*Exercise*:
Please reproduce all the data exactly as written and omit the pictures.

+--

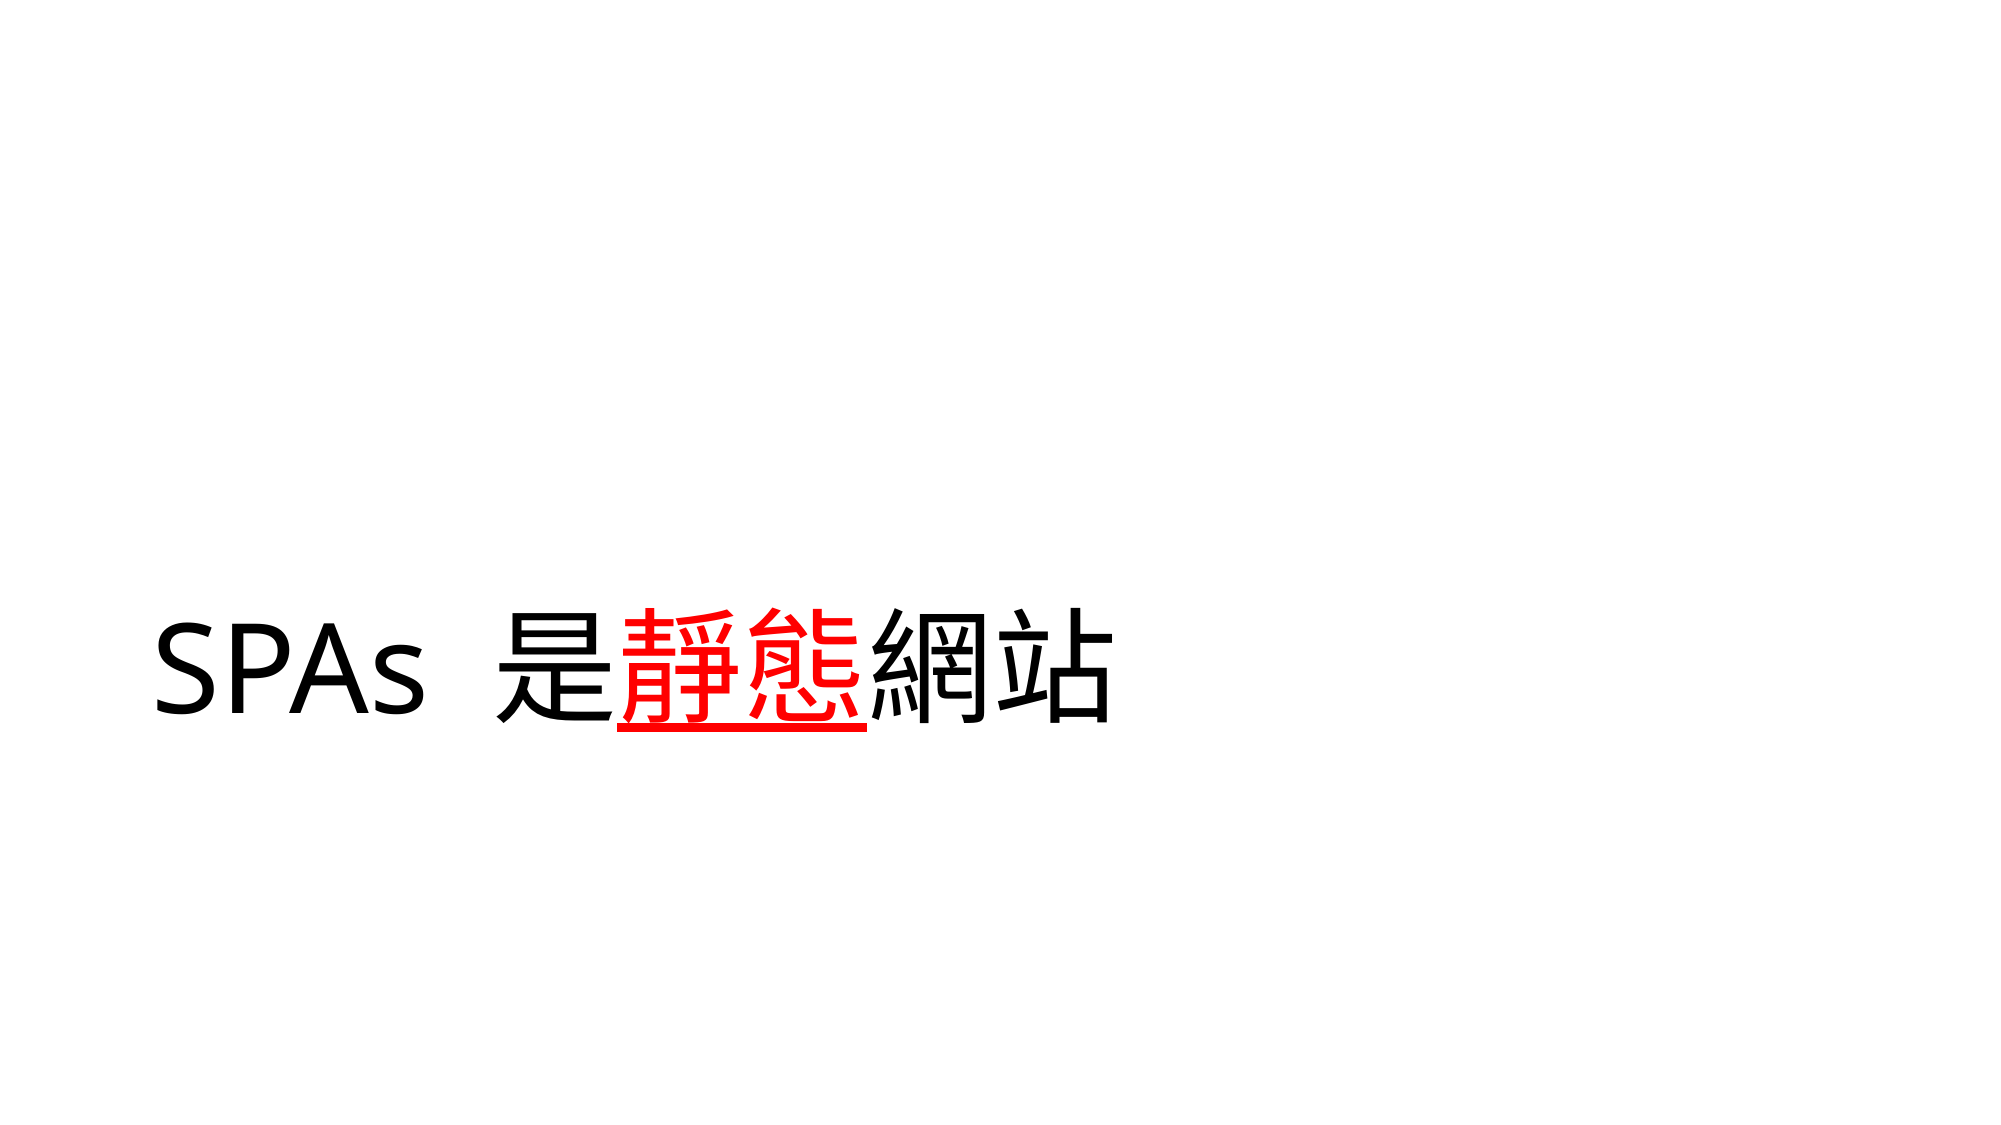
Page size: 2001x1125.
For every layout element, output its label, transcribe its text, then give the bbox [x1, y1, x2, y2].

title SPAs 是靜態網站 [136, 280, 1862, 749]
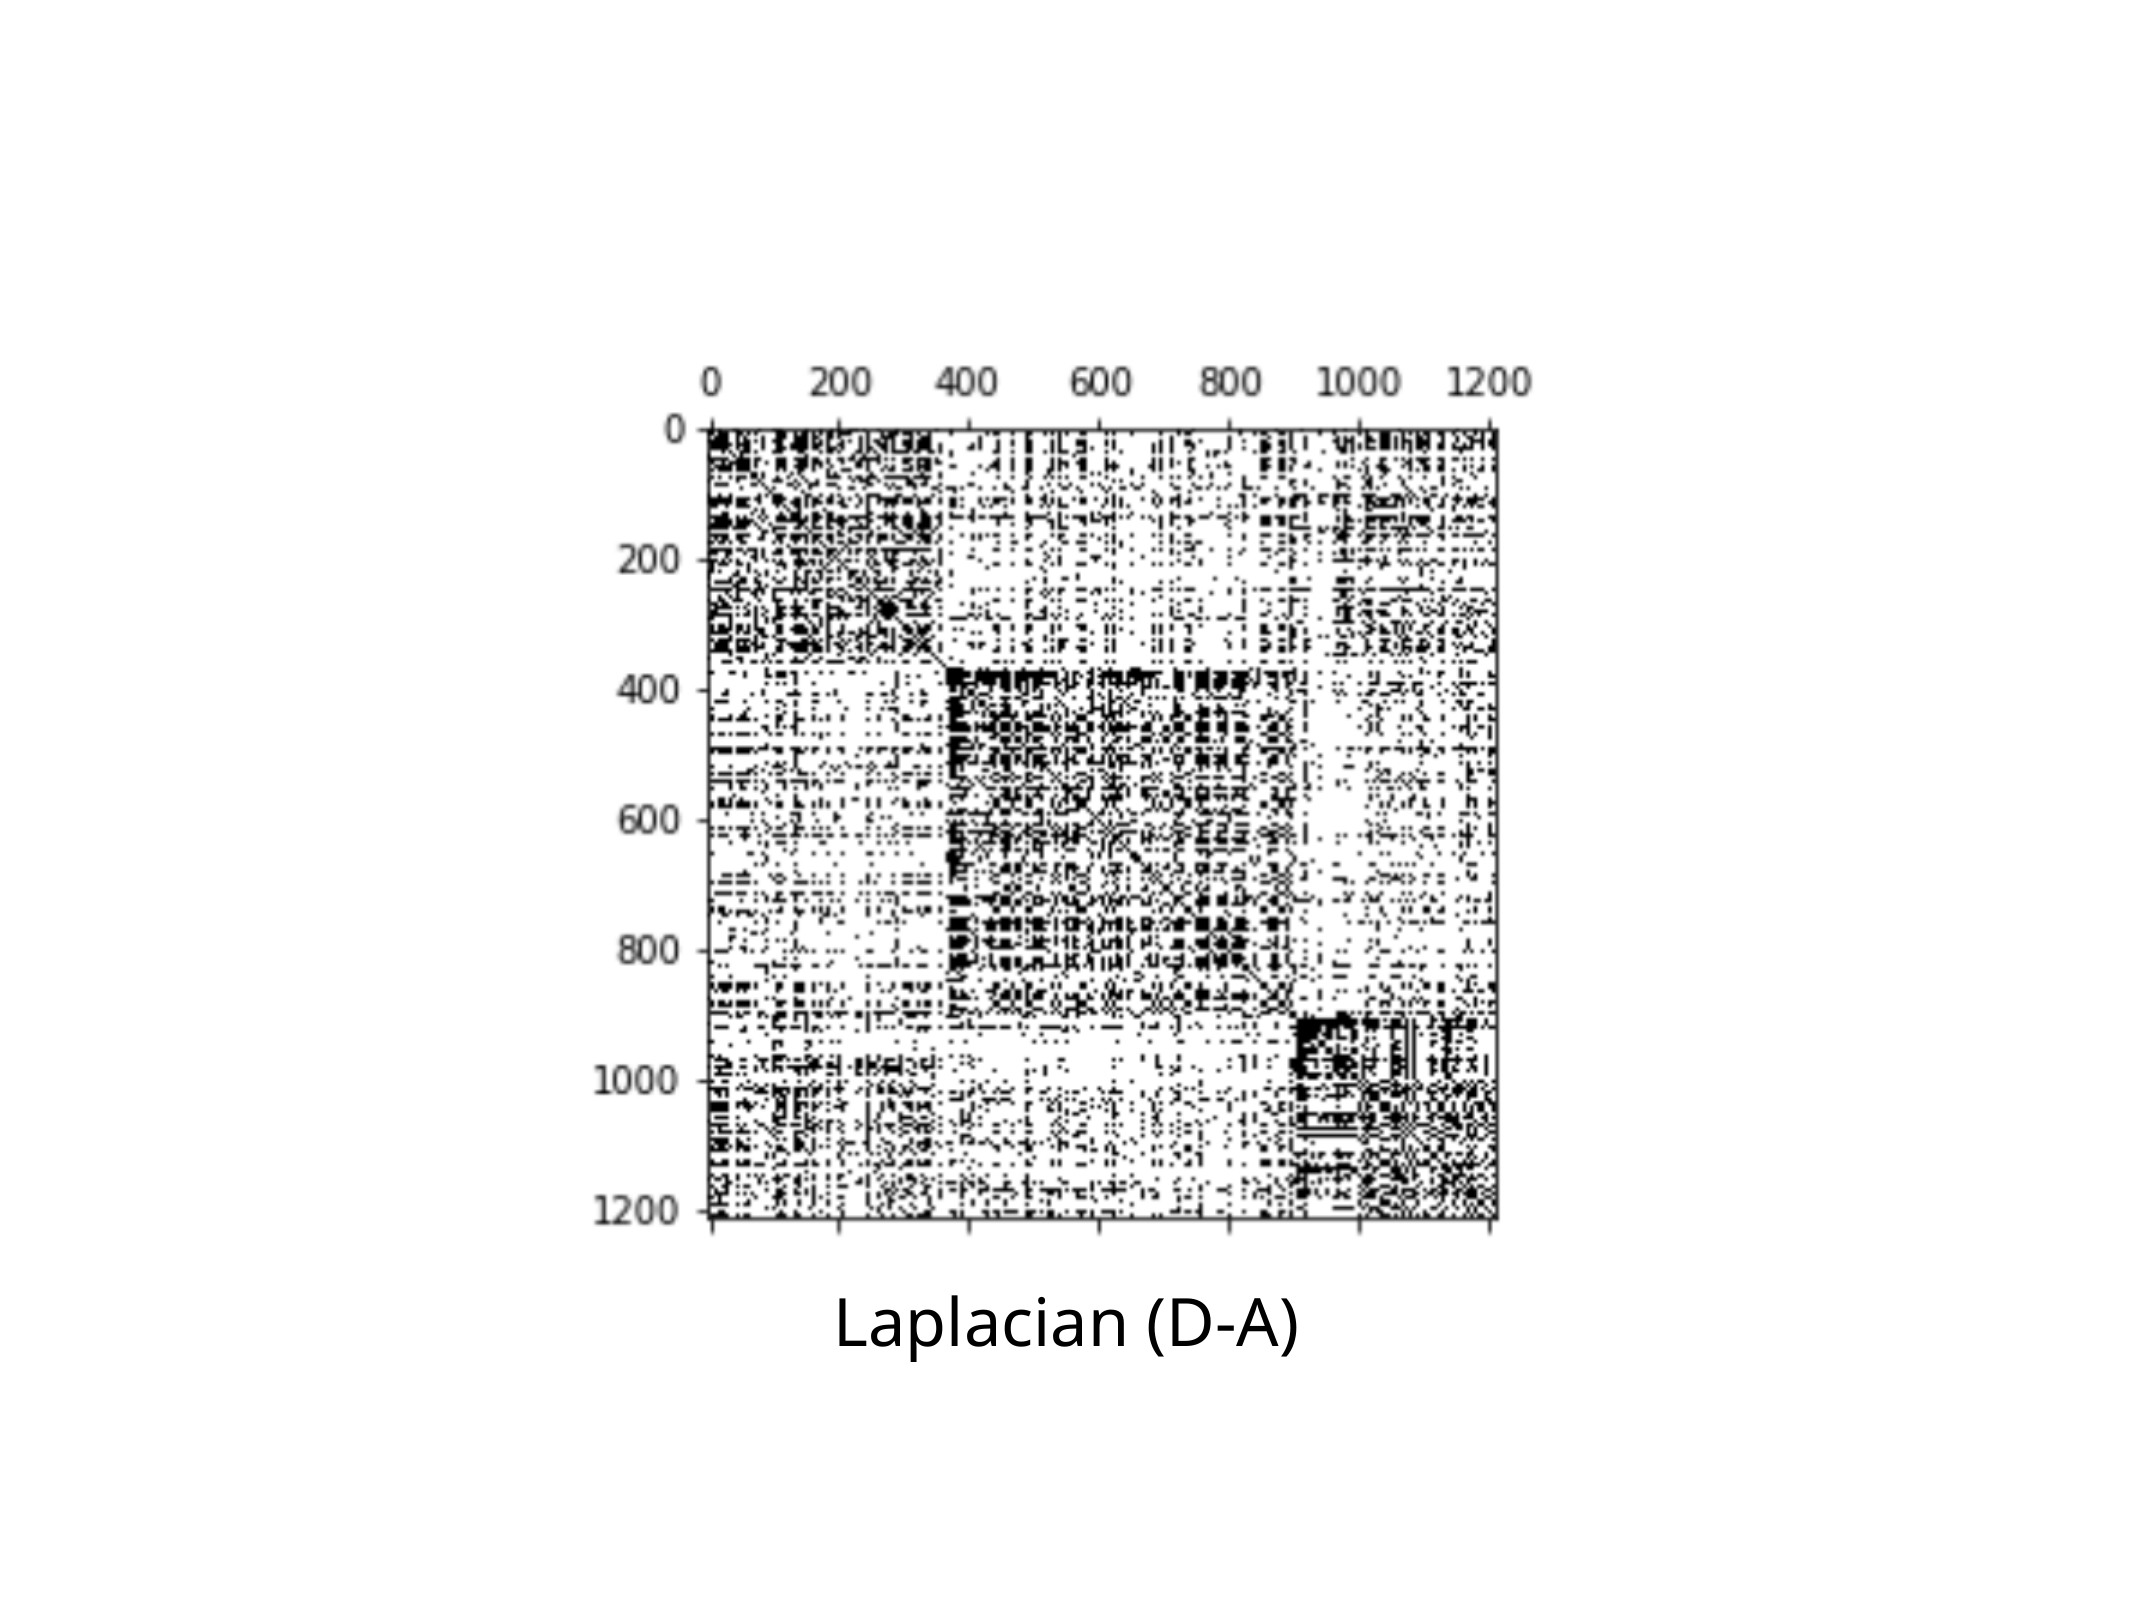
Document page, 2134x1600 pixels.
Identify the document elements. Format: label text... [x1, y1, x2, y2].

+--

*Answer below*:
Page size: 2001x1125.
For every layout element, output its label, transcribe its text, then give the bbox [x1, y1, x2, y2].

title SPAs 是靜態網站 [136, 280, 1862, 749]
Document page, 2134x1600 pixels.
Identify the document elements. Format: label text... [x1, y1, x2, y2].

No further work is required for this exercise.